- **Task details**
Copy every line of the listing below word for word, from the first line to the last.

- **Data for this exercise**
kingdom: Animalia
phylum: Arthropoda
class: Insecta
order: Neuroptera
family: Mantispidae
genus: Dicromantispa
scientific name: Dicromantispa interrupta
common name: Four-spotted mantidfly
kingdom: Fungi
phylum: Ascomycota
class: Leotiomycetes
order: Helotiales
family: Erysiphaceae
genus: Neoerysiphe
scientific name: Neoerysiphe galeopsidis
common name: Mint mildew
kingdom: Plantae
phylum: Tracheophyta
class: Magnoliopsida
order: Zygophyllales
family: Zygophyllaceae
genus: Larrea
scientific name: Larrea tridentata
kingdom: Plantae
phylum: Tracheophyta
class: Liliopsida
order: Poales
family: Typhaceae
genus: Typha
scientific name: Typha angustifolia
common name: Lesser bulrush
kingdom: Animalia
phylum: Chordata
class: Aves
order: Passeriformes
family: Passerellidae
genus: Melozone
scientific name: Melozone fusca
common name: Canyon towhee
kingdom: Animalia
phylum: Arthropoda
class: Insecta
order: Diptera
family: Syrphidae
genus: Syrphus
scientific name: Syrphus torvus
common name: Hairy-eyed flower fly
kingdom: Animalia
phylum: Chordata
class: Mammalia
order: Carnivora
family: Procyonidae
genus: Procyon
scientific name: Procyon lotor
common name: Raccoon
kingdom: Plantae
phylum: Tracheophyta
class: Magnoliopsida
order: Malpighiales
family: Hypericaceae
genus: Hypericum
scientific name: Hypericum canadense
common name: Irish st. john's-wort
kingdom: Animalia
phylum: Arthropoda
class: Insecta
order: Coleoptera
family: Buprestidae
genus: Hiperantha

- **Result for this task**
kingdom: Animalia
phylum: Arthropoda
class: Insecta
order: Neuroptera
family: Mantispidae
genus: Dicromantispa
scientific name: Dicromantispa interrupta
common name: Four-spotted mantidfly
kingdom: Fungi
phylum: Ascomycota
class: Leotiomycetes
order: Helotiales
family: Erysiphaceae
genus: Neoerysiphe
scientific name: Neoerysiphe galeopsidis
common name: Mint mildew
kingdom: Plantae
phylum: Tracheophyta
class: Magnoliopsida
order: Zygophyllales
family: Zygophyllaceae
genus: Larrea
scientific name: Larrea tridentata
kingdom: Plantae
phylum: Tracheophyta
class: Liliopsida
order: Poales
family: Typhaceae
genus: Typha
scientific name: Typha angustifolia
common name: Lesser bulrush
kingdom: Animalia
phylum: Chordata
class: Aves
order: Passeriformes
family: Passerellidae
genus: Melozone
scientific name: Melozone fusca
common name: Canyon towhee
kingdom: Animalia
phylum: Arthropoda
class: Insecta
order: Diptera
family: Syrphidae
genus: Syrphus
scientific name: Syrphus torvus
common name: Hairy-eyed flower fly
kingdom: Animalia
phylum: Chordata
class: Mammalia
order: Carnivora
family: Procyonidae
genus: Procyon
scientific name: Procyon lotor
common name: Raccoon
kingdom: Plantae
phylum: Tracheophyta
class: Magnoliopsida
order: Malpighiales
family: Hypericaceae
genus: Hypericum
scientific name: Hypericum canadense
common name: Irish st. john's-wort
kingdom: Animalia
phylum: Arthropoda
class: Insecta
order: Coleoptera
family: Buprestidae
genus: Hiperantha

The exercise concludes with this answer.